National University of Sciences and Technology (PAKISTAN)
About this paper:
Appears in: ICERI2015 Proceedings
Publication year: 2015
Pages: 4038-4045
ISBN: 978-84-608-2657-6
ISSN: 2340-1095
Conference name: 8th International Conference of Education, Research and Innovation
Dates: 18-20 November, 2015
Location: Seville, Spain
Mathematical Proficiency can be defined by five interwoven and interdependent strands [1]: Conceptual Understanding (command over math concepts, functions, symbols & relationships), Procedural Fluency (ability to perform math procedures adaptably and appropriately), Strategic Competence (skill to frame and solve mathematical problems efficiently), Adaptive Reasoning (ability to reflect, reason, explain and justify decisions) and Productive Disposition (tendency to view mathematics as practical, valuable, beneficial).

Due to the complex and abstract nature of mathematics, especially calculus, conventional teaching practices are not sufficient to convey the information in a way that would make it easy for the student to understand and make sense of. Even static illustrations, diagrams and pictures cannot do justice to the dynamic relationships between various concepts.

The use of visualizations and animations can significantly increase the levels of learning as compared to teaching without visualization. Arcavi [2] claims that often while solving a mathematical question, there is a gap/mismatch between what the student was expecting and what the correct result is; visualization can help the student bridge this gap. Arcavi also states that visualization guides the analytical development of a solution as it meaningfully organizes the data. A pedagogically sound visualization can enable students to find intuitive and logical explanations to the solution of mathematical problems, which will improve mathematical proficiency.

In this study, a quasi-experimental research was conducted to compare the difference in the mathematical proficiency (conceptual understanding and adaptive reasoning) of high school students who are taught calculus with and without the use of visualization.
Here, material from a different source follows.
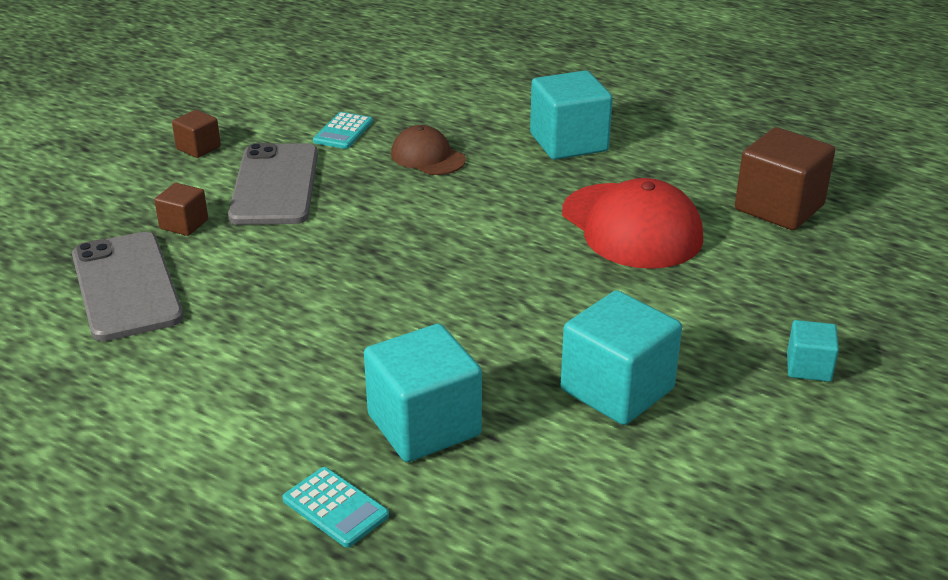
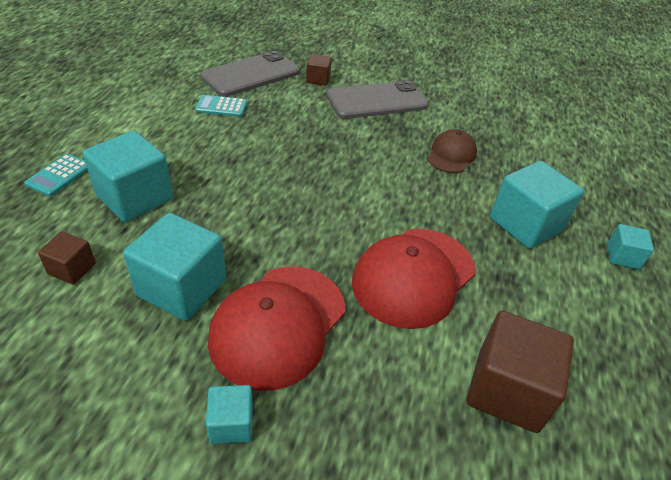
camera: 70 degrees right, 10 degrees up
brown cube [172,110,221,158] -> brown cube moved to [38,231,96,285]
turquoise calculator [313,112,373,149] -> turquoise calculator moved to [195,95,247,117]
none -> red cap [208,266,345,391]
none -> turquoise cube [607,224,654,269]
The pretest posttest control and experimental group design was employed.

The resulting effect size was 1.59, therefore a strong effect was found and it was concluded that the use of visualization as a supplement to teaching considerably increases the conceptual understanding and adaptive reasoning of high school students.

[1] Jeremy Kilpatrick, Jane Swafford, Bradford Findell. 2001. Adding It Up: Helping Children Learn Mathematics. Washington, DC: National Academy Press.
[2] Arcavi, Abraham. 2003. “The role of visual representations in the learning of mathematics.” Educational Studies in Mathematics 04-2003, Volume 52, Issue 3, pp 215-241
Visualization, Calculus, Mathematical Proficiency.